Sunumların sona ermesinin ardından değerlendirmelerde bulunan TBMM Başkanı Numan Kurtulmuş, komisyonun en önemli toplantılarından birini gerçekleştirdiğini ve CHP'nin komisyonun kuruluşundan bu yana içinde bulunduğu şartlara rağmen çalışmalara en yüksek düzeyde destek verdiğini ifade etti. Kurtulmuş, "Bunca görüşmenin içerisinde, 'Silinsin' diye düşünebileceğimiz bir-iki ufak konuşma dışında herkes buraya gelerek siyasi fikrini, duruşunu çok açık bir şekilde ifade etti ve bunların üzerinden bir tartışma ortaya çıkmadı. Ben şahsen bu tür toplantılardan sonra komisyonun doğru bir istikamette ilerlediğini, başlangıçla bugün geldiğimiz nokta arasında farklar olduğunu görüyorum ve bu meselenin en kısa süre içerisinde bitirilmesi için de sağlam bir iradenin komisyon üyelerimizin tamamında var olduğunu görüyorum. İnşallah bu süreci en kısa süre içerisinde tamamlayarak Türkiye Büyük Millet Meclisi Genel Kuruluna sağlam bir raporla; komisyonun çerçevesi, yasal ve diğer düzenlemeler başta olmak üzere demokratikleşme ve hukuk konusundaki beklentileri de ifade ederek sunacağız. Burada hakikaten çok önemli tespitler oldu. Olumsuz tespitleri bir kenara bırakmayı tavsiye ediyorum.

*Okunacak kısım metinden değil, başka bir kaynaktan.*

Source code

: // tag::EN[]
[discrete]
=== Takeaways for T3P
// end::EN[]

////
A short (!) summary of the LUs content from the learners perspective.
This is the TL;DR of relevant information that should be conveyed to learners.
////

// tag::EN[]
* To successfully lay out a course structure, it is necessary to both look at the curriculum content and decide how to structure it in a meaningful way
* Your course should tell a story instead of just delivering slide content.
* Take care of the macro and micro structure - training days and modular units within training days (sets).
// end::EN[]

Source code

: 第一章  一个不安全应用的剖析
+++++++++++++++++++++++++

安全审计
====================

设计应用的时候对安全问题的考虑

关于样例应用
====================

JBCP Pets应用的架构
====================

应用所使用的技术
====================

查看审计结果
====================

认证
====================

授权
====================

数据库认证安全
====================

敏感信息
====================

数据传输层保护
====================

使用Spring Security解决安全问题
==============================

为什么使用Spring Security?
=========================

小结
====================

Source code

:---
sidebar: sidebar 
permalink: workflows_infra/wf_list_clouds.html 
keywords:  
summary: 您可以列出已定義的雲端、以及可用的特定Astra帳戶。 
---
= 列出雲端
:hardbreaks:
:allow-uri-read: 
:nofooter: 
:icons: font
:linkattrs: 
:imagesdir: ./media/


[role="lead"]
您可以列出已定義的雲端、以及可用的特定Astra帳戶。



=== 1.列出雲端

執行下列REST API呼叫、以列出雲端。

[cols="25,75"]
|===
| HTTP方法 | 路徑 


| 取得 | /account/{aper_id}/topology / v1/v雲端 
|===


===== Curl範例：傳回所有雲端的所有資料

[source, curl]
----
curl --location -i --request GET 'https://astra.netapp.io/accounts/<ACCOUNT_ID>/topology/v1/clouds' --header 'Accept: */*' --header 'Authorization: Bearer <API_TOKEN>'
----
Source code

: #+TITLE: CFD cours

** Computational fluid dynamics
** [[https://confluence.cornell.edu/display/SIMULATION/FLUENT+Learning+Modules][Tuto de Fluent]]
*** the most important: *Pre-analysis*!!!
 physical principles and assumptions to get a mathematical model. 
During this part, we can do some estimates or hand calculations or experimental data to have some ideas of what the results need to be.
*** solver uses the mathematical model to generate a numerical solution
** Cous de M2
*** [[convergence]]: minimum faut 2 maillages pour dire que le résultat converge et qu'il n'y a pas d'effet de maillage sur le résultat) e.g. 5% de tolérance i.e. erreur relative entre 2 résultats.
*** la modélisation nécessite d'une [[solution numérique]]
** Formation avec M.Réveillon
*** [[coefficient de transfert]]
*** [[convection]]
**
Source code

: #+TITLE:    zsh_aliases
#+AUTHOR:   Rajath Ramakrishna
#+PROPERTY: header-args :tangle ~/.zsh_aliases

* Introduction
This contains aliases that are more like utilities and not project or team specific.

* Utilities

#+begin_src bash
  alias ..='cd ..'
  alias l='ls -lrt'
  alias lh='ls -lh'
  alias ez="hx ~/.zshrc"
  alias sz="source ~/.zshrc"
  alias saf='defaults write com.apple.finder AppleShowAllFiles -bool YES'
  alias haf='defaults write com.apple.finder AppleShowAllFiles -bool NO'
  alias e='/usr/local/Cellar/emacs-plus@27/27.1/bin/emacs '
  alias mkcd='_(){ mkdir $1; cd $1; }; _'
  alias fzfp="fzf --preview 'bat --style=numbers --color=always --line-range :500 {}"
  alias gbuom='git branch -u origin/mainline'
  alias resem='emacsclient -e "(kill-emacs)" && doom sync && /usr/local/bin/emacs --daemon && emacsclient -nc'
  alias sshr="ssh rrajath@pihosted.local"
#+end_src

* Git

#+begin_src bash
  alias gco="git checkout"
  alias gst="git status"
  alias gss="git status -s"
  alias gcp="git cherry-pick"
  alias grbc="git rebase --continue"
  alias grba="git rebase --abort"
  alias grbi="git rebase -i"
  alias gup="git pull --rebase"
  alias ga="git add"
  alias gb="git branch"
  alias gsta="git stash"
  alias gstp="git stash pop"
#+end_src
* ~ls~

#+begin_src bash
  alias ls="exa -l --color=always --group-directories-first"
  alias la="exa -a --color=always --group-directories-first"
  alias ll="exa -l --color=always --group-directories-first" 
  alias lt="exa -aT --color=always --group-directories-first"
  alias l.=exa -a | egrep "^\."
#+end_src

Bunlardan bir tanesi, 'Sürece çok güçlü bir destekle birlikte ve duyguların paralel bir şekilde güçlü olmadığı ve birtakım tereddütlerin var olduğu' şeklinde yaklaşımlar var. Bunların çok fazla dile getirilmemesi gerektiğini düşünüyorum. Bu sürece Türklerin ve Kürtlerin kahir ekseriyetinin desteklenmiş olması, arkadaşlarımızın rakamları değişmekle birlikte aşağı yukarı 4'te 3'ünün üstünde bir desteği ortaya koyuyor; bu önemlidir. Rızanın artırılabilmesi ise sadece tek başına bu komisyonun yapabileceği bir iş değildir" ifadelerini kullandı.

KOMİSYON TOPLANTISI SONA ERDİ

TBMM Başkanı Numan Kurtulmuş'un konuşmasının ardından komisyon toplantısı sona erdi.